Peter ran his fingers along one of the empty shelves. “Not robbed—it’s too orderly.” He could smell cold ashes near the stove in the back of the shop. He knelt down to study the floor with his hand. He could feel bare footprints in the ashes. “Look at these tracks—this is her, running toward the door.”
“Without her shoes?” Sir Tode turned to look outside. “Why would she do that?”
“Who cares why?” Peter said, standing. “Hello? Is anyone here?” He rushed to the small room in the back. He pulled open the drawers of Sophie’s workbench, letting tools spill out at his feet. “It has to be here.” He stormed through the rest of the shop, checking every shelf, every corner, every nook and cranny.
“The girl’s not here,” Sir Tode said. “And neither is the book.”
Peter punched his blade into the countertop—cutting deeply into the wood. His whole body felt shaky, as if he were going to faint. The Professor had trusted Peter, and Peter had failed him. “How could I be so stupid?”
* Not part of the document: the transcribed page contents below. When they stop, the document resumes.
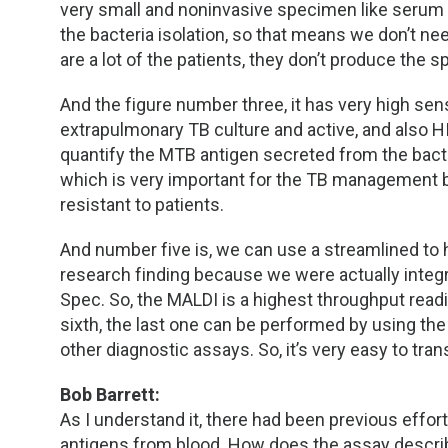
very small and noninvasive specimen like serum o
the bacteria isolation, so that means we don’t n
are a lot of the patients, they don’t produce the s
And the figure number three, it has very high sens
extrapulmonary TB culture and active, and also HI
quantify the MTB antigen secreted from the bacte
which is very important for the TB management b
resistant to patients.
And number five is, we can use a streamlined to h
research finding because we were actually inte
Spec. So, the MALDI is a highest throughput readi
sixth, the last one can be performed by using th
other diagnostic assays. So, it’s very easy to tran
Bob Barrett:
As I understand it, there had been previous eff
antigens from blood. How does the assay descri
At that moment, Peter heard a creaking floorboard behind him. Instinct took over, and he spun around, his weapon poised. “Don’t move!”
A man stood at the bottom of the stairs. “The shop is closed, sir,” he said in a flat tone. “We are restocking our inventory. Could you please lower your weapon?”
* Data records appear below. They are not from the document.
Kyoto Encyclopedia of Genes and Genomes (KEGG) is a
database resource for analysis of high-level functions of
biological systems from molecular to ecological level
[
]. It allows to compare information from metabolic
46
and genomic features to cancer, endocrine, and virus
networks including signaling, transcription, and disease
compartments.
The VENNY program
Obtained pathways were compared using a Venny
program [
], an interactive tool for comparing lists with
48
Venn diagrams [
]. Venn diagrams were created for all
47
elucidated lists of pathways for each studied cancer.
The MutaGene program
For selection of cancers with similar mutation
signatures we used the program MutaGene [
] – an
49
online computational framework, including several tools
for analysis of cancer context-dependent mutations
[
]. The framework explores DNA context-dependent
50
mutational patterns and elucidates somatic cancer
Peter kept his blade where it was. “There was a girl working here last night,” he said. “Medium height, a bit of a know-it-all. I brought her a book to repair.”
“You brought her . . . ?” The man’s voice faltered.
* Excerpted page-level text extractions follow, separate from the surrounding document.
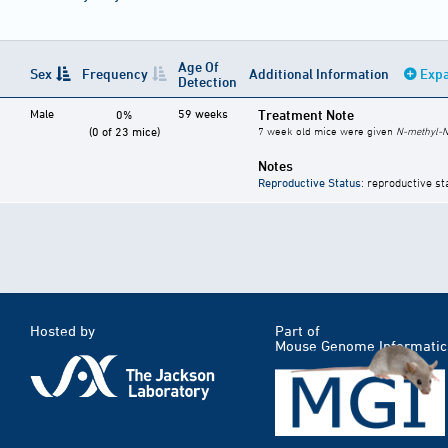
Age Of
Sex
Frequency
Additional Information
Expa
Detection
Male
59 weeks
Treatment Note
0%
(0 of 23 mice)
7 week old mice were given
N-methyl-N
Notes
Reproductive Status
: reproductive st
Hosted by
Part of
Mouse Genome Informatic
Before Peter could react, the man charged at him and grabbed him by the lapels. “YOU!” He lifted Peter clear off the floor and slammed him against an empty shelf. “It was YOU!”
“W-w-what are you doing?” Peter sputtered.
“Now see here!” Sir Tode shouted. “Unhand him!” He head-butted the man’s shin, but the man did not let go.
The man leaned close to Peter—so close that Peter could hear the blood pulsing through the vein in the man’s forehead. He spoke through clenched teeth. “You stole my daughter.”
“We didn’t steal anyone,” Peter said, trying to breathe. “We’re just trying to get our book back. If you can just tell us where she went or what—”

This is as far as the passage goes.